Musical Score: Original by Jean-Madeleine Schneitzhoeffer, August Bournonville's interpretation by Herman Severin Løvenskiold
Based on: Charles Nodier's "Trilby, ou Le lutin d'Argail"
La Sylphide Summary & Roles
*Classical ballets have evolved over time, lending themselves to different interpretations as choreographers and directors create works that reflect their visions of the story. The following is intended to provide general information; for details on different versions, click on each of the La Sylphide performances below.
⊙ PRINCIPAL CHARACTERS IN LA SYLPHIDE (in alphabetical order)
Effie: Fiancée to James
Gurn: Friend to James, in love with Effie
James: A young Scotsman
Old Madge: A witch
The Sylph: A spirit of the forest
⊙ LA SYLPHIDE SYNOPSIS
ACT I: A SCOTTISH MANOR
The young Scotsman James is asleep by the fireside on the morning of his wedding today when he is awakened by the kiss of a vanishing sylph. He asks Gurn if he, too, has seen the creature, but his friend denies any sighting – and reminds James that he is soon to be married.
Despite trying his hardest when his fiancée Effie, her family, and her friends arrive, James is still distracted by thoughts and visions of the beautiful sylph that visited him earlier. He sees a figure by the hearth and believes it to be the sylph, but upon approaching it, he is disappointed to find instead Old Madge. He asks the witch to leave, but all of the guests invite her otherwise to stay and to have their fortunes told. To her dismay, Effie is informed that she is actually not to marry James, but rather Gurn, as her fiancé is in love with someone else.
Effie and her friends retire upstairs to prepare for the wedding despite Old Madge’s forecast. Meanwhile, the sylph visits James and professes her love for him. He does his best to resist, but cannot deny the feelings he has for her, too. Gurn witnesses this interaction and calls on the others to tell them what he has seen. His audience laughs him off and the wedding festivities begin.
The sylph appears again trying desperately to distract James and bring him to her forest home. She succeeds in mischievously grasping the ring that James is about to put on Effie’s finger and places it on her own. She flies away with James chasing after her. When Effie discovers that her betrothed is gone, she is distraught. Gurn, on the other hand, is pleased and leads the men of the party on a search for his friend.
ACT II: A FOREST GLADE
Old Madge and her cohorts are concocting a magic formula in a cauldron from which she eventually pulls out a scarf that has been brewing in it.

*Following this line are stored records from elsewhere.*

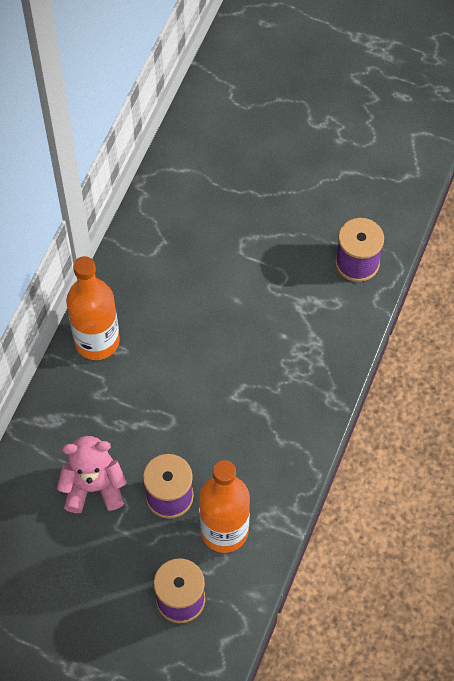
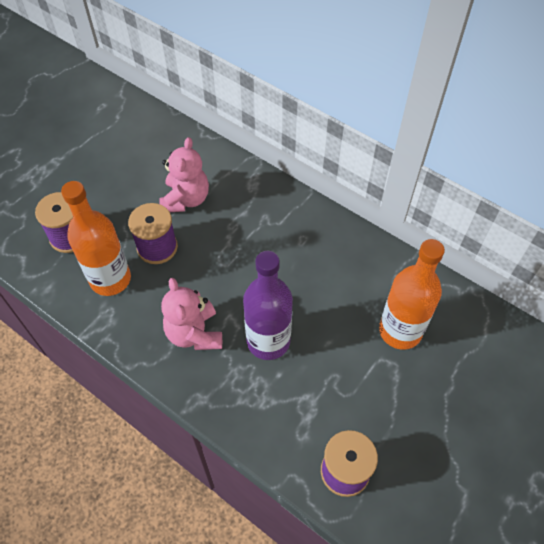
camera: 105 degrees right, 5 degrees down
orange bottle [66,256,120,360] -> orange bottle moved to [379,239,445,350]
none -> pink teddy bear [161,278,222,350]
none -> purple bottle [243,251,293,360]

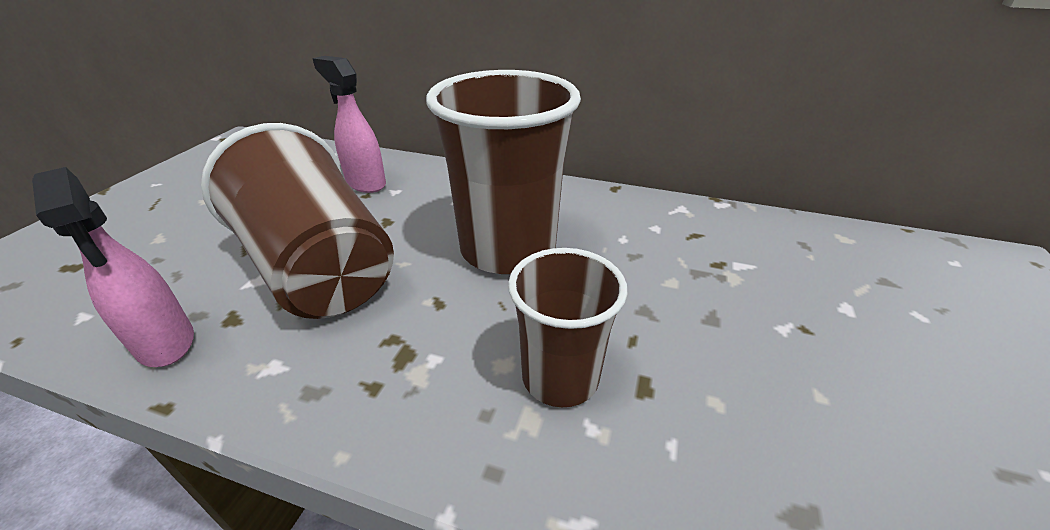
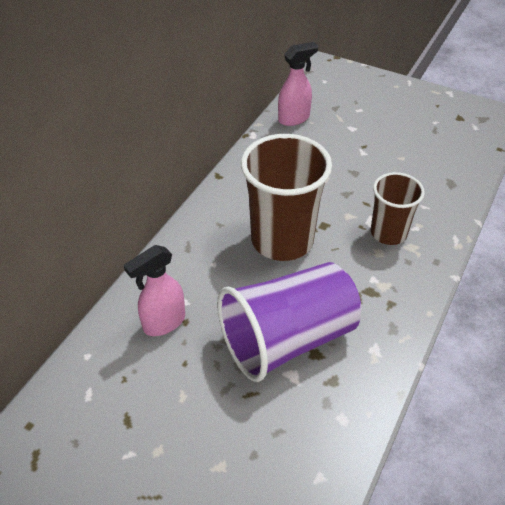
camera: 80 degrees left, 10 degrees up
pink spray bottle [32,167,194,367] -> pink spray bottle moved to [278,42,318,126]
brown cup [201,123,394,319] -> purple cup [217,262,361,382]

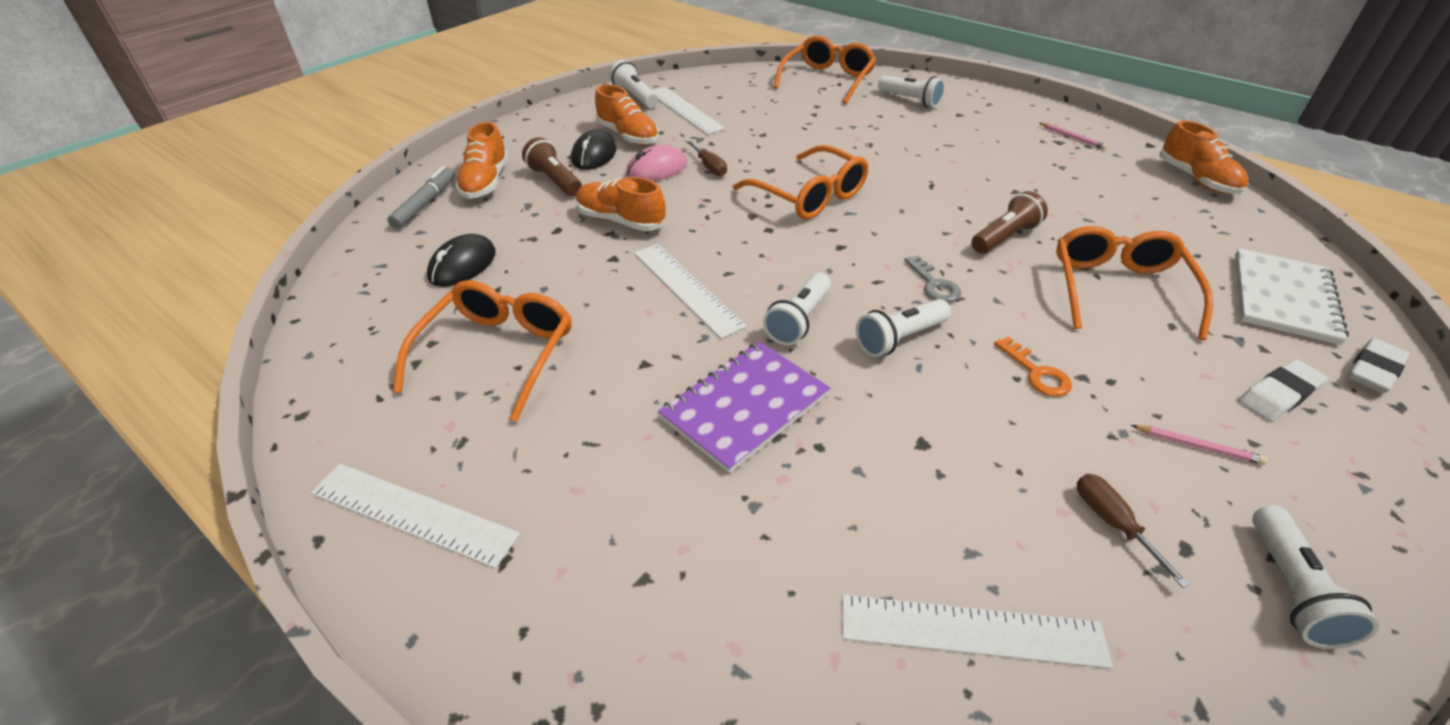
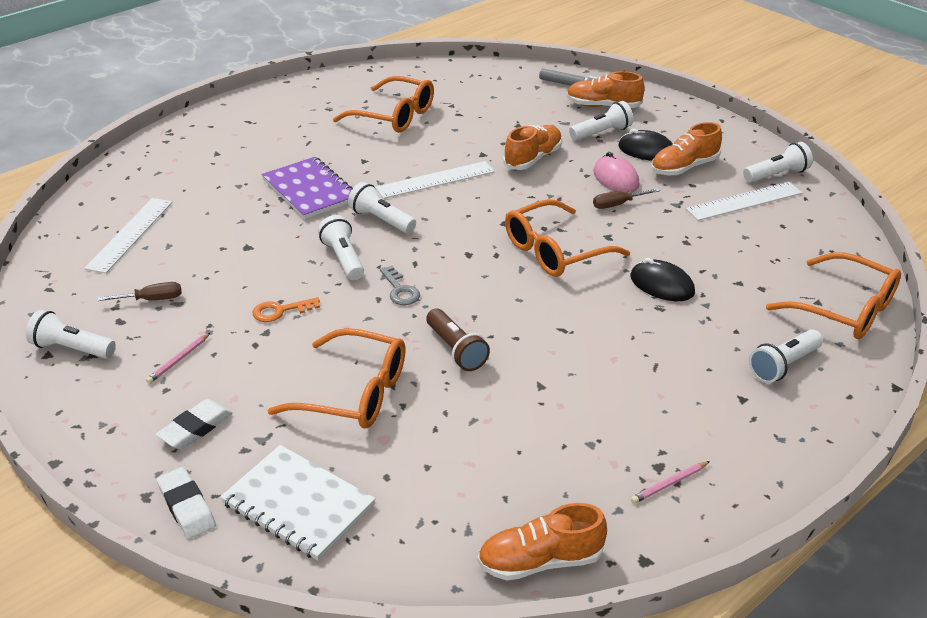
camera: 100 degrees right, 5 degrees down
white ruler [311,464,520,568] -> none
black mouse [427,234,496,287] -> black mouse moved to [630,258,695,301]
brown flashlight [522,137,582,196] -> white flashlight [569,101,633,141]
grey key [904,255,961,303] -> grey key turned 105 degrees counterclockwise [380,266,420,305]
white eraser [1239,359,1328,421] -> white eraser turned 60 degrees clockwise [156,399,232,449]

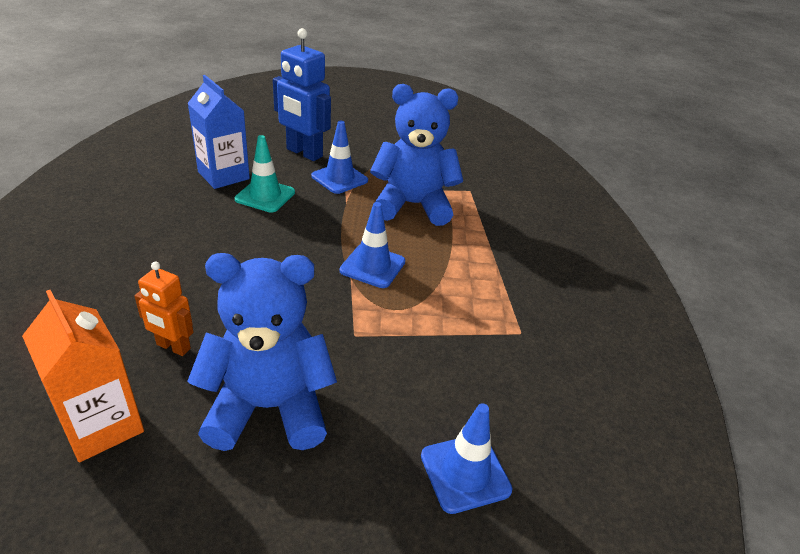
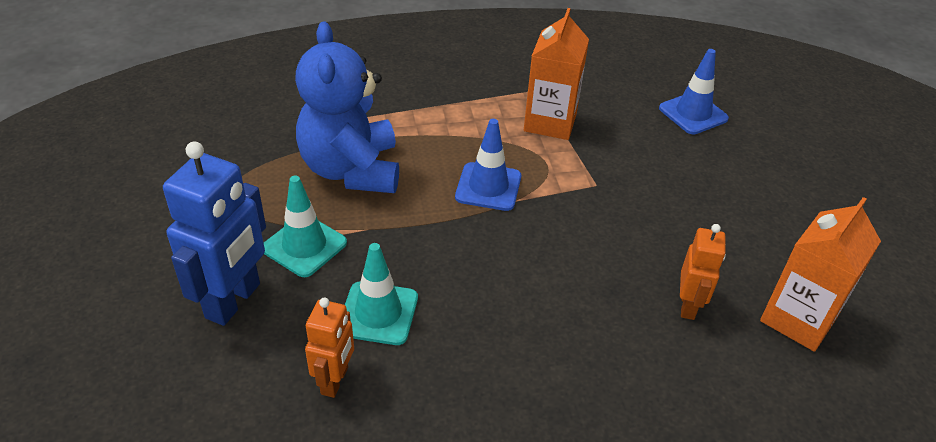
camera: 100 degrees left, 5 degrees up
blue teddy bear [187,253,337,451] -> none
blue carton [188,75,250,189] -> orange robot [305,298,354,398]
blue traffic cone [311,121,368,194] -> turquoise traffic cone [264,175,347,277]
none -> orange carton [524,8,589,140]

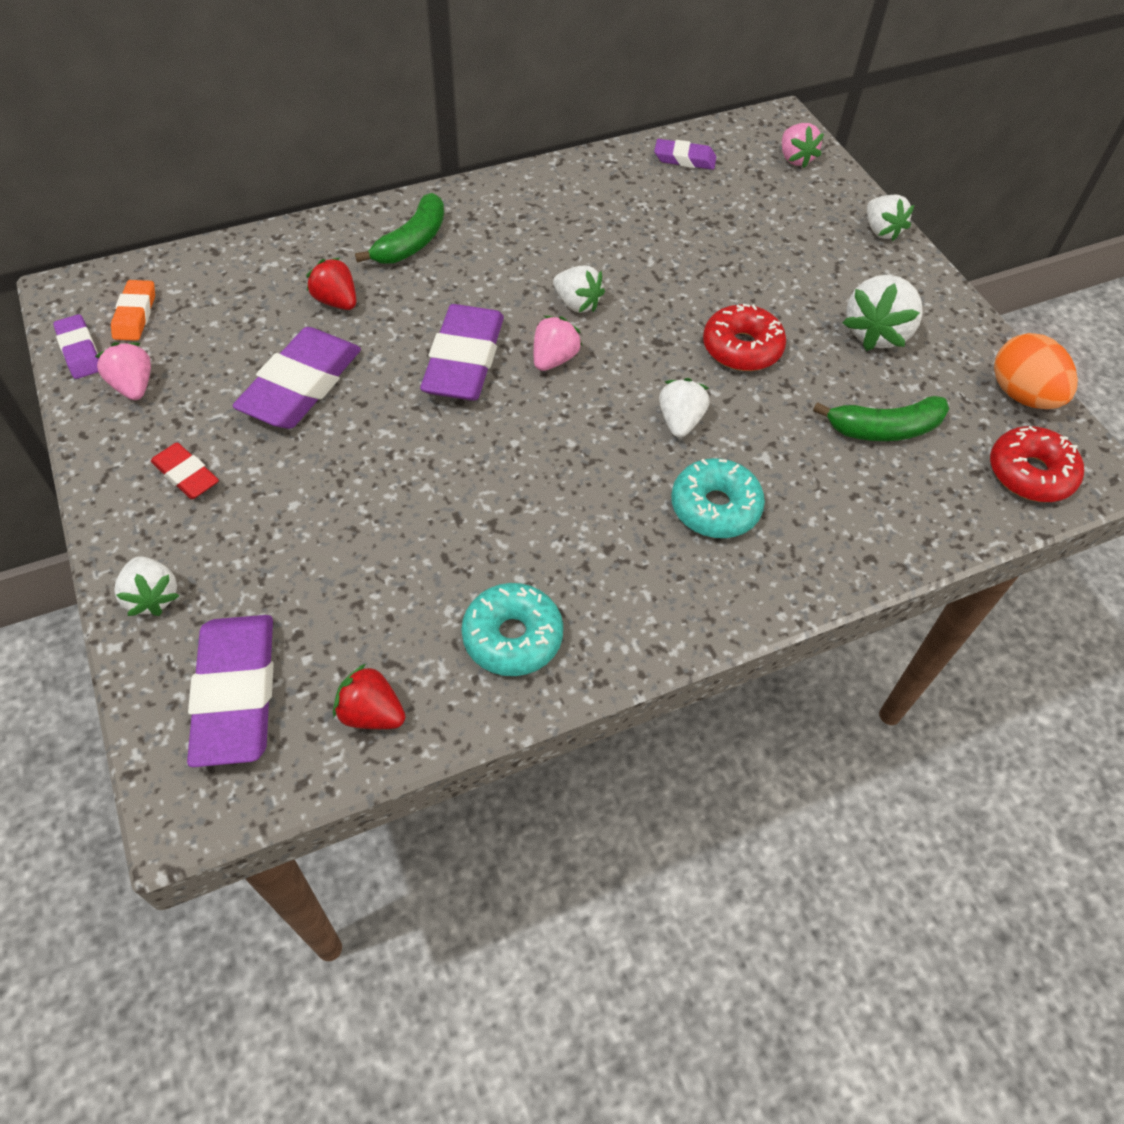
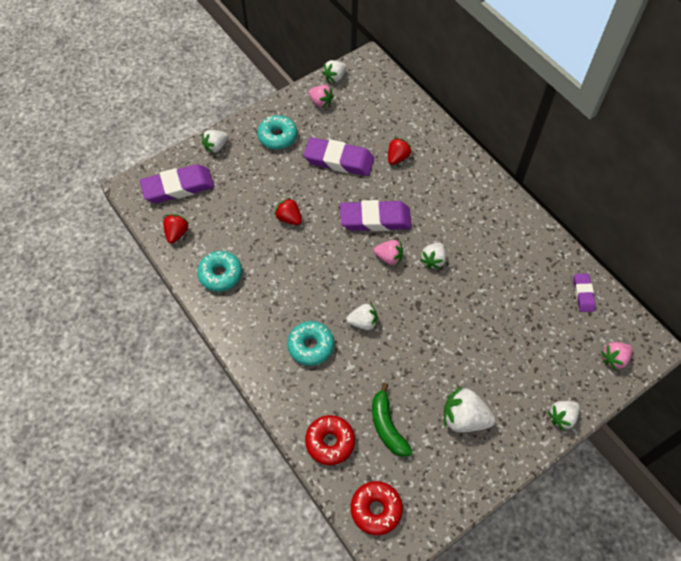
camera: 80 degrees right, 5 degrees up
purple eraser [53,314,99,379] -> white strawberry [322,60,347,83]
pink strawberry [95,342,151,400] -> pink strawberry turned 75 degrees clockwise [308,85,334,108]
orange eraser [111,280,155,341] -> none
red eraser [151,443,219,499] -> turquoise donut [257,115,297,150]
green banana [355,193,444,264] -> none
red donut [703,304,786,371] -> red donut moved to [305,415,355,465]
orange egg [994,333,1078,409] -> none
none -> red strawberry [274,197,302,225]

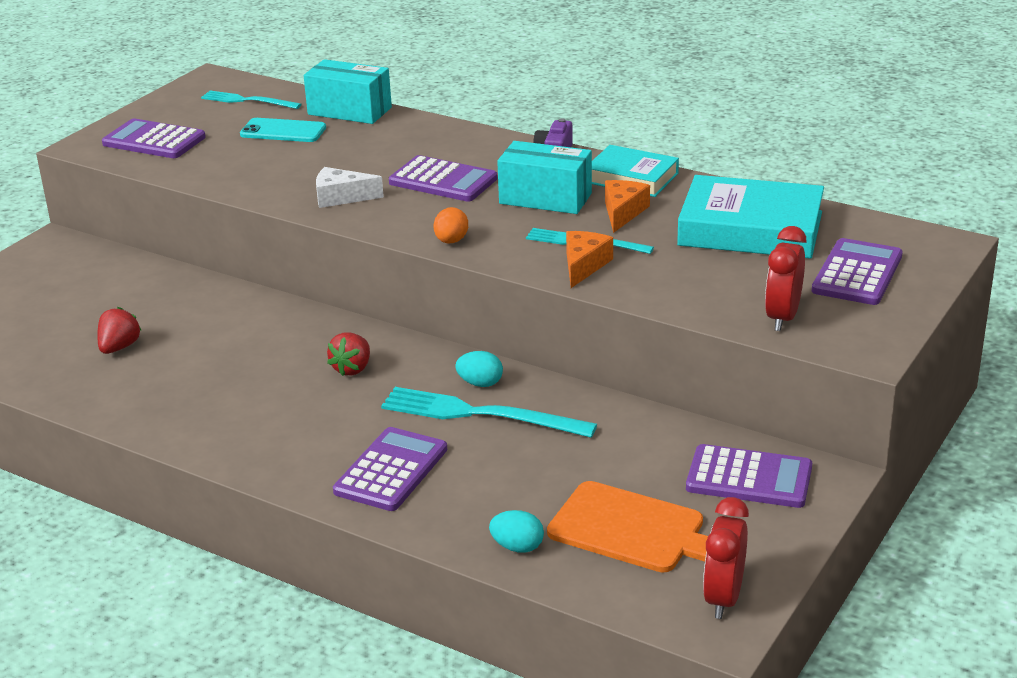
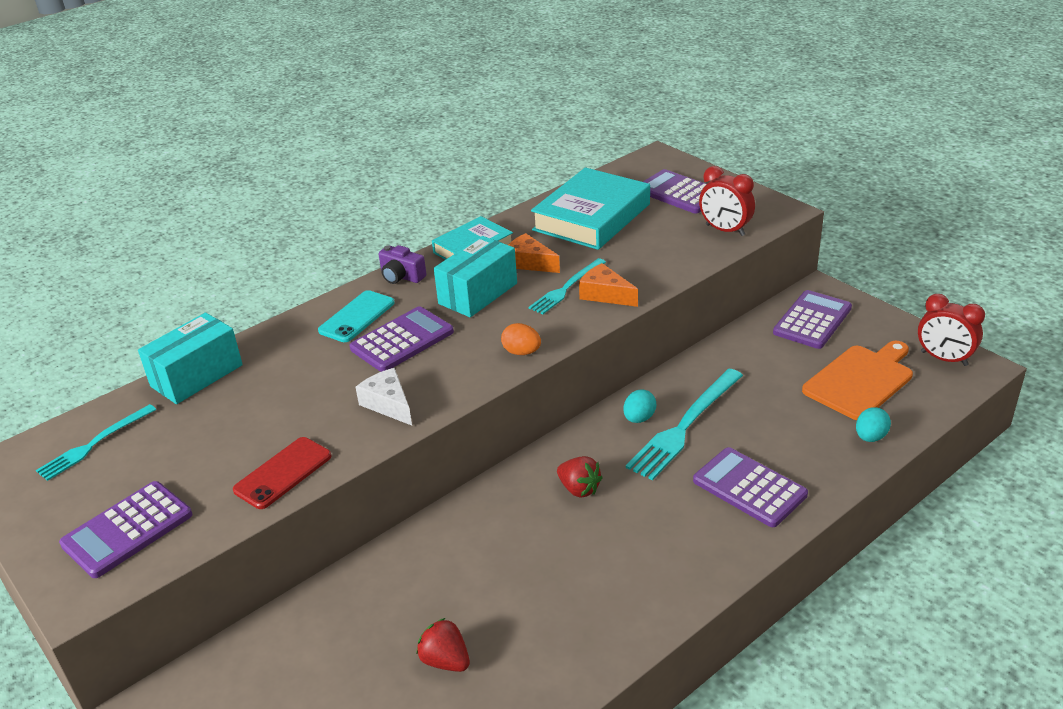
camera: 70 degrees left, 5 degrees up
turquoise phone [240,118,326,142] -> turquoise phone moved to [318,290,395,342]
white cheese [316,167,384,208] -> white cheese turned 120 degrees clockwise [356,368,412,426]
none -> red phone [233,437,332,509]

In a sunnier part of the woodlands, the sylph and her friends dance for James, showing him their beautiful home, showering him with the sweet fruits that grow there, and refreshing him with the waters that flow through. He joins them but ultimately, they begin to flee to other parts of the forest. He endeavors to capture the one he loves, but ever-elusive, the sylph escapes him again.
Meanwhile, Gurn and the wedding guests continue looking for their friend. He finds a piece of James’ clothing, but at Old Madge’s encouragement, he says nothing about it to Effie and instead proposes to her. She accepts, considering her once betrothed as forever lost, and the search party leaves the forest.
When James enters again, he finds Old Madge there. She presents him with the magic scarf promising that if he wraps it around the sylph’s arms and shoulders, he will be able to hold it close to him forever. When the sylph appears again, she allows James to wrap the scarf around her. Unfortunately, the embrace in the bewitched scarf causes the sylph’s wings to fall causing her death. As she rises above with the help of her sylph sisters, the wedding procession of Effie and Gurn passes through, stunning James to collapse.
Old Madge solitary enjoys her triumph.
★ INTERESTING FACT ★ An epitome of the romantic ballet genre, LA SYLPHIDE is also one of the oldest surviving ballets. The version choreographed by August Bournonville in 1836 is still performed, most prominently by the company for which he choreographed it for – The Royal Danish Ballet.